Crumpets have become the latest casualty of the carbon dioxide (CO2) shortage which is hitting production throughout the UK's food and drink industry - but why is CO2 so important?

Producer Warbutons admitted it is making "nowhere near" its usual amount of the British staple because of a shortage in the gas and pub chain Wetherspoons has reported similar issues with stocking drinks.

Meanwhile, the trade journal Gas World has described the shortage as the "worst supply situation to hit the European carbon dioxide (CO2) business in decades".

But we breathe in oxygen and breathe out carbon dioxide, so surely it can't be that difficult for producers to get hold of, can it?

  • Why is there a shortage in CO2?

The shortages are understood to have been caused by a longer than usual break in production of ammonia, one of the key sources of food grade CO2 in Europe - which is used to carbonate drinks and preserve some packed fresh foods.

Most of the CO2 used by the food and drink industry is a by-product created when producing ammonia, a compound used for fertiliser.

In the UK, three out of five fertiliser plants that produce CO2 have been closed for routine maintenance. This would usually not cause a problem, however many big mainland European fertiliser plants have also closed down.

Simply put, the crisis is down to bad timing - fertiliser plants don't usually all cease production at the same time.

  • Why do we need CO2?

Warburtons says it is making 'nowhere near' its usual amount of crumpets because of a lack of CO2. Credit: PA

In what might come as a surprise to some, CO2 is pretty much essential when it comes to the UK's food and drinks industry.

From putting the fizz in drinks such as beer to extending the shelf life of many packed fresh foods such as meat and poultry, CO2 is a vital ingredient for getting products on the shelf.

The gas is pumped into the packaging of perishable goods to make them last longer, making lettuce an unlikely casualty of the crisis - but that's just the tip of the iceberg.

Lettuce is perhaps one of the more unlikely casualties of the gas shortage. Credit: PA

Carbon dioxide is also seen as one of the most humane ways to stun animals before slaughter and animal rights campaigners have warned pigs and chickens are likely to suffer if abattoirs run out of the gas.

The gas is also needed to produce dry ice, something needed for transporting perishable goods.

Animal rights campaigners say pigs will suffer if slaughterhouses run out of CO2. Credit: PA
  • Will BBQ meat and beer still be available for the World Cup?

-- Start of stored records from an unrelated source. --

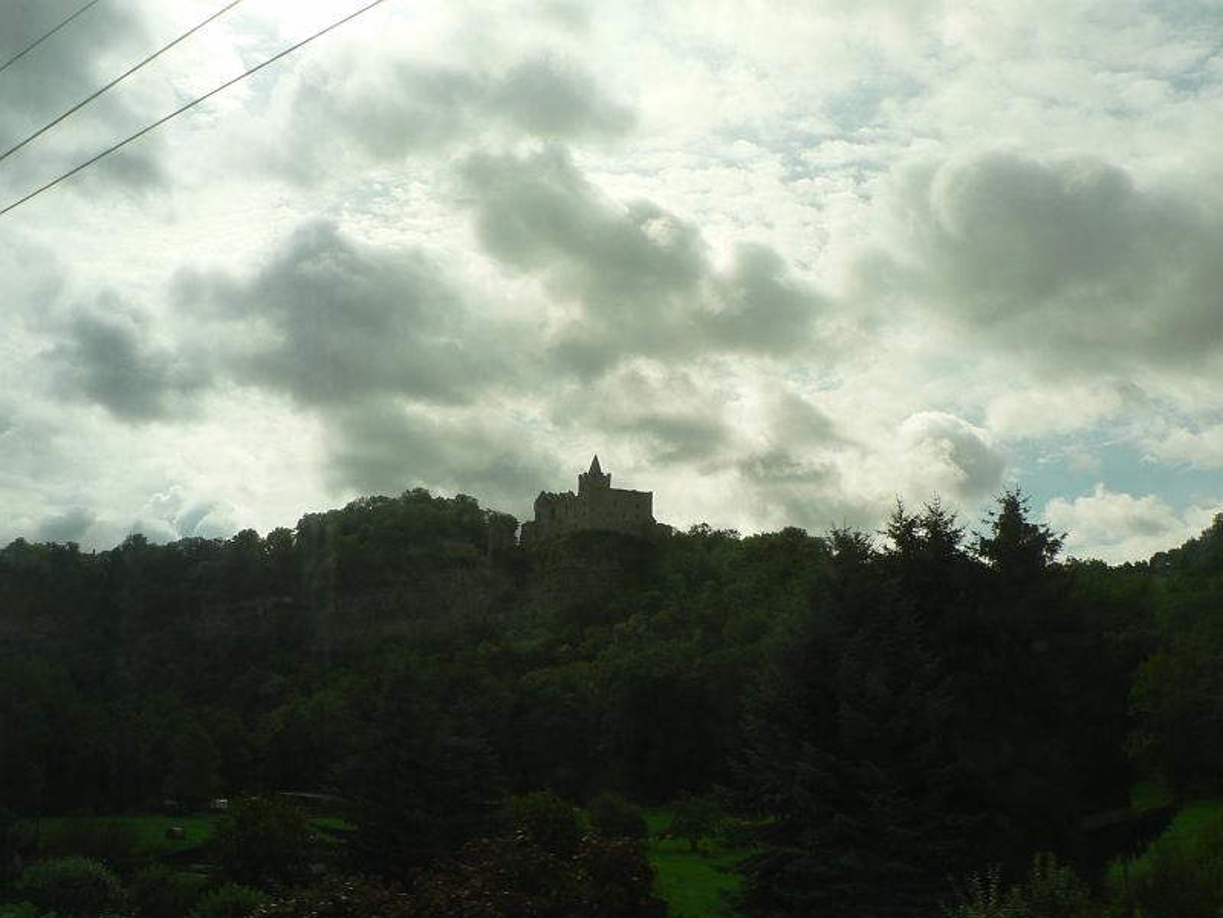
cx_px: 612
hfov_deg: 51.4
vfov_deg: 39.7
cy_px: 459
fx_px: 1272
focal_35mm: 36
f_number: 5.6
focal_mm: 6
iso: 80
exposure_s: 1/400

It may seems as though the reality of shops running out of products is a way off but producers have issued some serious warnings to customers and have even asked the government for help.

A spokeswoman for the British Retail Consortium (BRC) said CO2 supply issues remained and it was likely the "mix of products available may be affected".

The British Meat Processors Association (BMPA) said it was “very concerned” that "supply is running out and it’s pretty tight for some people".

Some pub chains reported they had temporarily run out or were short of John Smith's, Strongbow, Amstel and Birra Moretti as disruption to supplies of CO2 began to take effect at the bar.

There is concern that World Cup BBQ parties could seriously be at risk. Credit: AP

The British Beer and Pub Association (BBPA) said stocks of the gas remained low but brewers were "working their socks" off to ensure the beer continued to flow.

The Food And Drink Federation (FDF) has urged officials to work out possible solutions and in response, the government has started to collect information from across the sector.